L'azione e la capacità di intervento della Lega Araba si sono dimostrate efficaci ed in grado quantomeno di ricercare un consenso più ampio in sostegno ai popoli della regione, durante e dopo le fasi conclusive dei regimi e nella attuale drammatica e non risolta crisi siriana.
Onorevoli colleghi, l'Italia vive immersa nel Mediterraneo, noi abbiamo il dovere di promuovere nelle sedi competenti una serie di iniziative che dimostrino la volontà dell'Europa di essere tale. Abbiamo il dovere di pretendere, così come sono stati correttamente richiesti sacrifici economici, l'affermazione di una politica estera a tutti gli effetti comune.
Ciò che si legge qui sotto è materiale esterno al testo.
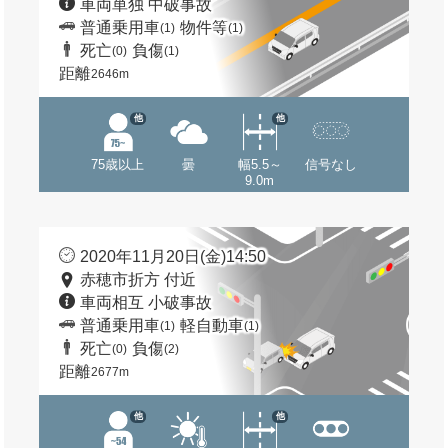
車両単独 中破事故
普通乗用車
物件等
(1)
(1)
死亡
負傷
(0)
(1)
距離
2646m
他
他
75歳以上
曇
幅5.5～
信号なし
9.0m
2020年11月20日(金)14:50
赤穂市折方 付近
車両相互 小破事故
普通乗用車
軽自動車
(1)
(1)
死亡
負傷
(0)
(2)
距離
2677m
他
他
Di fronte al dramma siriano almeno fino ad ora l'azione dell'Unione Europea è stata debole ed incapace, come debole e contraddittoria è stata nel caso del dramma libico e tunisino, quando alcuni Paesi europei hanno chiuso le loro frontiere, lasciando che solo altri si assumessero il dovere morale di fare fronte all'emergenza umanitaria in corso in quei frangenti, che tipo di Europa è questa? Non certo quella che vogliamo, non è questa l'Europa per la quale si possono chiedere e pretendere durissimi sacrifici ai cittadini greci, italiani o spagnoli, non è questa l'Europa che vogliamo.
Serve un'Europa capace di rivendicare il primato della politica e soprattutto capace di affermare il diritto e di esercitare una politica davvero comune, anche e soprattutto in politica estera.
Per tutti questi motivi abbiamo chiesto e chiediamo, con riferimento specifico alla questione siriana, al nostro Governo di promuovere una iniziativa politica con cui l'Unione Europea e la Lega Arata insieme sviluppino una sempre maggiore sinergia sui temi concreti della cessazione immediata delle violenze in Siria, ma chiediamo anche che si faccia promotore nelle sedi comunitarie di tutte quelle iniziative necessarie affinché l'Europa possa davvero parlare con una voce sola.